In this context, national libraries and other cultural heritage institutions with large holdings of audiovisual material have a key role to play. By using their archives of high quality, language-specific data, such institutions can contribute towards a form of AI development with broader social benefits than that driven solely by private sector actors and big tech, especially for lower-resourced languages (Haffenden et al., 2022). This essentially democratic perspective informs our work with the training of new acoustic models for Swedish at KBLab at the National Library of Sweden (Kungliga Biblioteket, hereafter KB). As a result of having merged with the Swedish National Archive of Recorded Sound and Moving Images (Statens ljud- och bildarkiv, SLBA) in 2009, KB has a vast collection of (unlabelled) audio data, including national and local radio programmes. In turning to this data for acoustic modelling, we are building upon our earlier work for KB-BERT, which sought to produce a representative language model that corresponded to the “living language of the national community” (Malmsten et al., 2020).

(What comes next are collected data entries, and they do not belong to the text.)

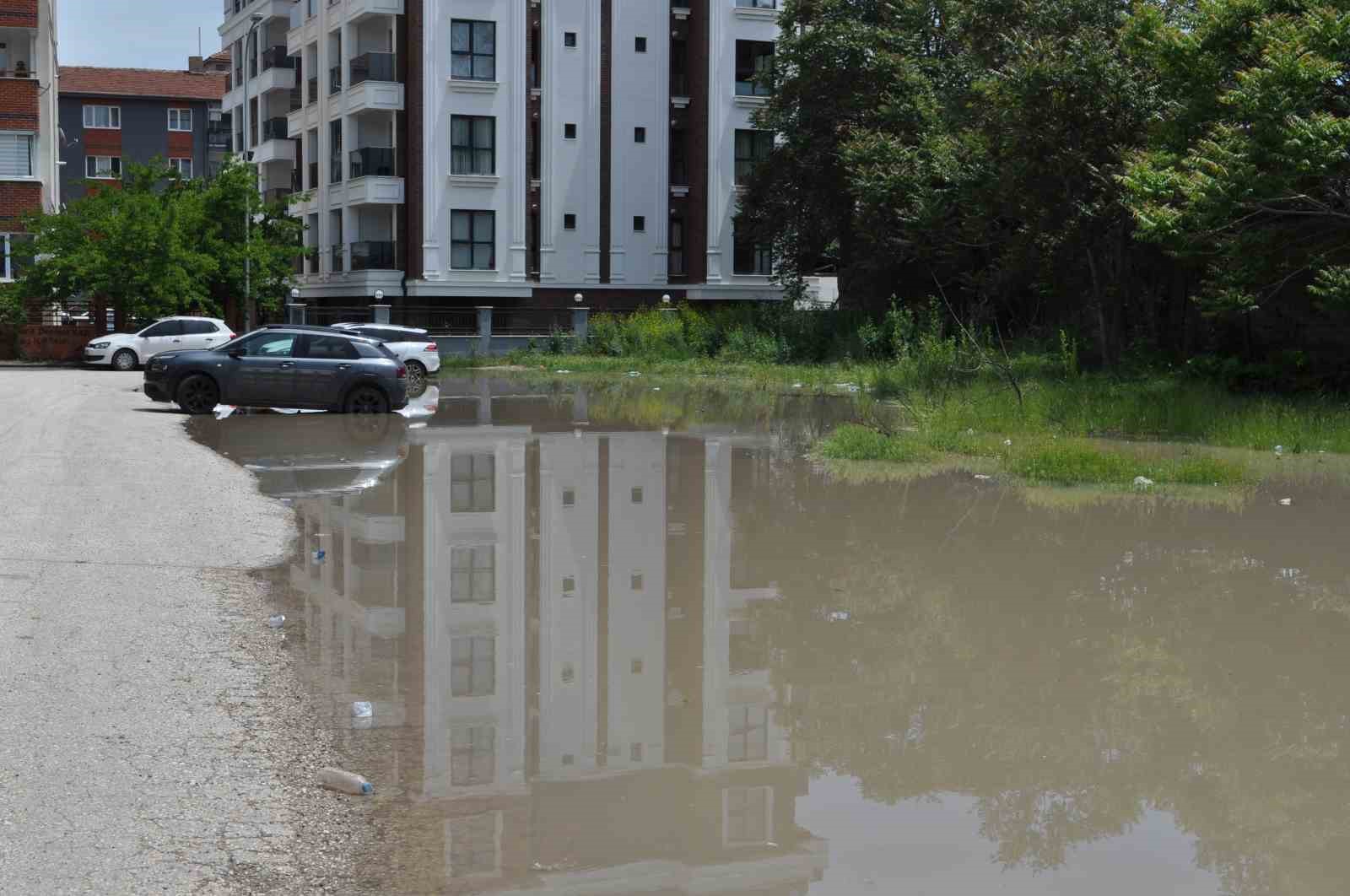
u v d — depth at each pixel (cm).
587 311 5084
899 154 3984
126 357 4084
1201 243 2431
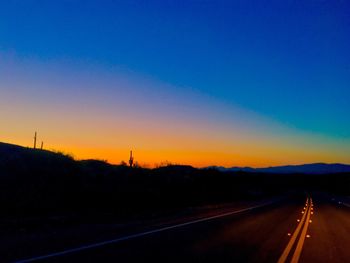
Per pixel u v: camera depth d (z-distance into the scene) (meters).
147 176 55.81
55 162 38.53
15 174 31.84
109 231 18.77
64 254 12.12
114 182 42.50
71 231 18.02
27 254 11.82
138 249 13.96
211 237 18.38
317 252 15.77
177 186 58.06
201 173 85.00
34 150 39.88
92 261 11.35
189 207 40.59
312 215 35.28
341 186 167.00
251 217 31.09
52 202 28.55
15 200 26.11
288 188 174.12
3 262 10.58
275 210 40.50
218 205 46.91
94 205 31.88
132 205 35.62
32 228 18.47
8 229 17.62
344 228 25.72
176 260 12.31
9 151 36.69
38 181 32.09
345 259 14.55
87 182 37.84
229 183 93.75
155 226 22.03
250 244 16.78
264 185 144.62
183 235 18.67
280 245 17.00
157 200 42.16
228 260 12.84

Where we previously used the library’s collections to produce new possibilities for Swedish text processing, we are now doing the same for speech. Our work here thus forms part of the wider project of democratizing data value, while underpinning the development of a national AI infrastructure for Swedish, that weare engaged in at KBLab.

This paper makes several contributions. Firstly, we explain how we used KB’s audiovisual collections to create a speech corpus and training data for a new generation of Swedish acoustic models. Secondly, we present the results of our evaluation process, where we compare the performance of our model, VoxRex, with existing models for Swedish ASR, including the monolingual VoxPopuli-sv and the multilingual XLSR (Wang et al., 2021a; Conneau et al., 2020). Thirdly, we highlight areas for further research, while also pointing towards the dramatic potential of such models for cultural heritage institutions with large collections of previously unlabelled audiovisual data.

## 2. A Swedish speech corpus: P4

To pretrain any large model - e.g Wav2vec2 - thousands of hours of unlabelled speech is needed. VoxPopuli, a Wav2Vec2-based model trained by Meta, for example uses audio from the European parliament and XLSR uses Common Voice, BABEL and MultiLingual LibriSpeech. KB has multiple collections containing speech, such as movies, podcasts, audiobooks and radio and TV broadcasts that date back to the 1960s and 70s. In this work we have opted for a mix of local public radio, podcasts and audiobooks, with an emphasis on the former to maximize the number of speakers, types of speech and dialects, and thereby create a more representative and democratic dataset.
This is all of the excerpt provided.